# [文本节选]
501. Find Mode in Binary Search Tree(python+cpp)

题目:

Given a binary search tree (BST) with duplicates, find all the mode(s) (the most frequently occurred element) in the given BST.
Assume a BST is defined as follows:
The left subtree of a node contains only nodes with keys less than or equal to the node’s key. The right subtree of a node contains only nodes with keys greater than or equal to the node’s key. Both the left and right subtrees must also be binary search trees.
For example: Given BST [1,null,2,2],

   1
    \
     2
    /    
   2  

return [2].
Note: If a tree has more than one mode, you can return them in any
order.

Follow up: Could you do that without using any extra space? (Assume
that the implicit stack space incurred due to recursion does not count).

解释:
返回BST中出现次数最多的数,对BST中序遍历即可,不需要中序遍历完成后再求众数,直接在遍历的过程中更新结果。(先遍历完成的解法是需要额外的空间的),但是需要很多额外的全局变量记录一些值。
python代码:

# Definition for a binary tree node.
# class TreeNode:
#     def __init__(self, x):
#         self.val = x
#         self.left = None
#         self.right = None

class Solution:
    def findMode(self, root):
        """
        :type root: TreeNode
        :rtype: List[int]
        """
        self.result=[]
        self.max_count=0
        self.tmp_count=0
        self.tmp_val=None
        def mid(root):
            if root.left:
                mid(root.left)
            if self.result==[]:
                self.result=[root.val]
                self.tmp_count=1
                self.max_count=1
            else:
                if root.val==self.tmp_val:
                    self.tmp_count+=1
                    if self.tmp_count>self.max_count:
                        self.result=[self.tmp_val]
                        self.max_count=self.tmp_count
                    elif self.tmp_count==self.max_count:
                        self.result.append(self.tmp_val)

# [待完成练习]
• A. 把节选中的英文句子“Both the left and right subtrees must also be binary search trees.”译成中文。
• B. 照抄节选中的一段文字,从“return [2].”起,到“binary tree node.”止。
请仅依据上方节选作答。

# [所给条目]

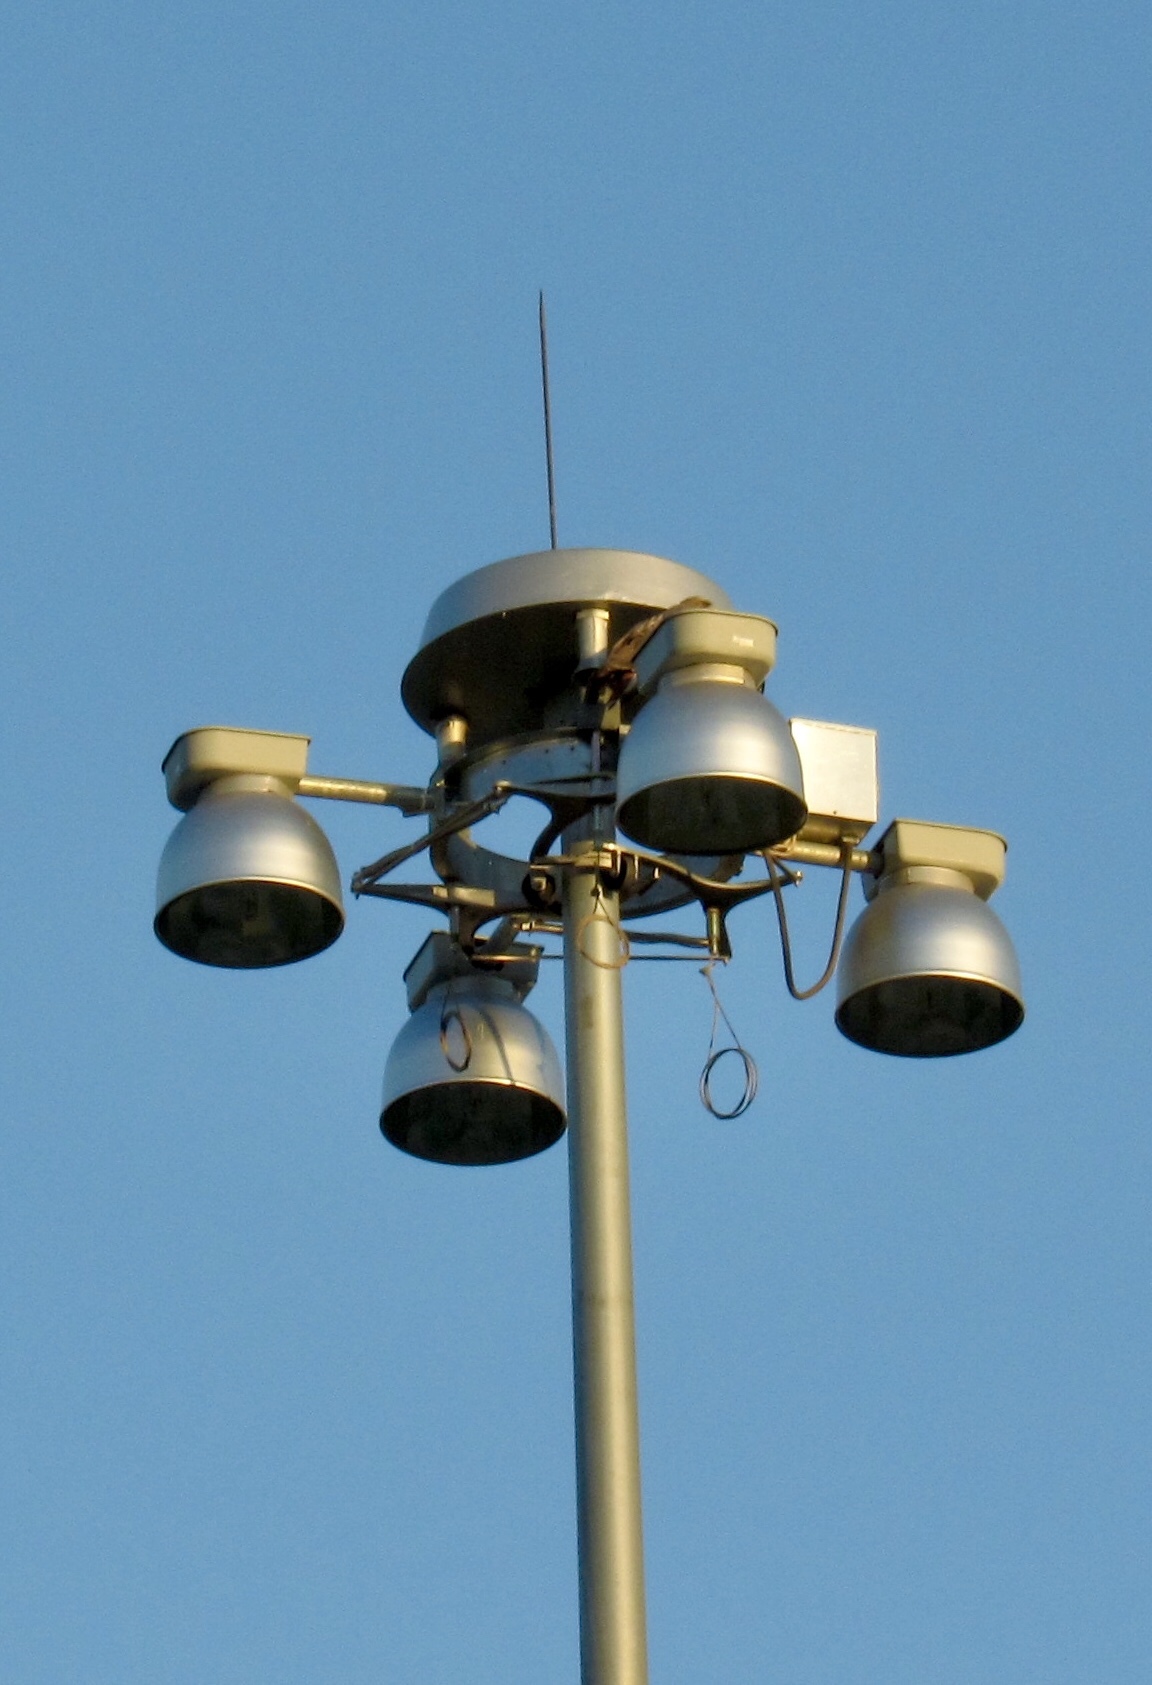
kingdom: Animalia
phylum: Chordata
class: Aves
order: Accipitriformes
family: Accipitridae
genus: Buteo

# [参考答案]
• A. 左右子树也都必须是二叉搜索树。

• B.
return [2].
Note: If a tree has more than one mode, you can return them in any
order.

Follow up: Could you do that without using any extra space? (Assume
that the implicit stack space incurred due to recursion does not count).

解释:
返回BST中出现次数最多的数,对BST中序遍历即可,不需要中序遍历完成后再求众数,直接在遍历的过程中更新结果。(先遍历完成的解法是需要额外的空间的),但是需要很多额外的全局变量记录一些值。
python代码:

# Definition for a binary tree node.